=== Provided passage ===
Different pointe shoe makers offer different strengths of shank. For example, Grishko, a Russian pointe shoe company, offers various shank strengths such as super soft, soft, medium, hard, and super hard. The strength of the shank mostly depends on the arch and strength of the dancer’s foot. If the dancer has a strong and flexible arch, they would need a hard or super hard shank to support the foot while en pointe properly. If the dancer is starting pointe and has weaker feet, a super soft or soft shank would be more suitable, allowing the dancer to pointe their foot more easily. Additionally, dancers will sometimes wear different pointe shoe models for different performance pieces. In such cases, the choreography can dictate the type of shank required; a lyrical style may call for a softer shoe, while an aggressive style with many turns is more easily performed in a hard, stiff shoe.

Ribbons and elastic band

A pointe shoe employs two fabric ribbons and an elastic band to secure it to the foot. Most of the work of securing shoes to feet is done by the ribbons. The two ribbons wrap around the dancer's ankle in opposite directions, overlapping one another so as to form a cross at the front. The ends are then tied together in a knot, which is then tucked under the ribbon on the inside of the ankle to hide it from view.

The elastic band—which traverses the front of the ankle below the ribbons—keeps the heel of the shoe in place against the foot when the dancer is en pointe. Optionally, two overlapped elastic bands may be used on each shoe to increase tension and holding power.

The locations where the band and ribbons attach to a shoe is critical, as incorrect placement can result in a poorly fitting shoe. Some dancers choose to sew the ribbons and elastics onto the inside of the shoe, whereas others sew them outside onto the silk exterior. Typically, the loose ends of newly sewn ribbons are briefly exposed to open flames to melt them and thus prevent fraying.

Pré-pointe shoe

A pré-pointe shoe, which is also variously called a break-down, "demi-pointe" or a soft-block shoe, shares many characteristics with pointe shoes. For example, its outer appearance resembles that of a pointe shoe and it has a toe box, although the box is softer and the wings (sides of the toe box) are typically not as deep as those found on pointe shoes. Pré-pointe shoes are secured to the feet with ribbons and elastic band in identical fashion to pointe shoes. Unlike pointe shoes, however, demi-pointe shoes have no shank and, as a result, they do not provide the support necessary for proper pointe work.
=== Supplied data ===
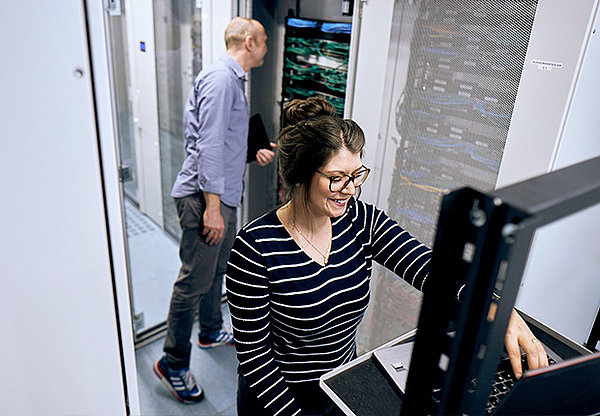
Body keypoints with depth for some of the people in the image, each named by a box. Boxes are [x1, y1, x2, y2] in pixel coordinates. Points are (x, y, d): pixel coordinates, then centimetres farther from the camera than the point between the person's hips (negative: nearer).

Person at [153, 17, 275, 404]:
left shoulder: (232, 80, 19)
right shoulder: (220, 78, -15)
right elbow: (209, 146, -23)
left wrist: (254, 154, 19)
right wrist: (212, 206, -25)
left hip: (224, 194, 11)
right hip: (204, 197, -11)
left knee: (217, 269, 22)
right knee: (194, 280, -3)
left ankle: (211, 331, 41)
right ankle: (173, 363, 12)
===
**Parts of the exercise**:
**a.** Name every shank strength that the pointe shoe passage says Grishko offers.
**b.** In the pointe shoe passage, retype the text from "The locations where" to "thus prevent fraying." without changes.

**Solution list**:
**a.** super soft, soft, medium, hard, super hard

**b.**
The locations where the band and ribbons attach to a shoe is critical, as incorrect placement can result in a poorly fitting shoe. Some dancers choose to sew the ribbons and elastics onto the inside of the shoe, whereas others sew them outside onto the silk exterior. Typically, the loose ends of newly sewn ribbons are briefly exposed to open flames to melt them and thus prevent fraying.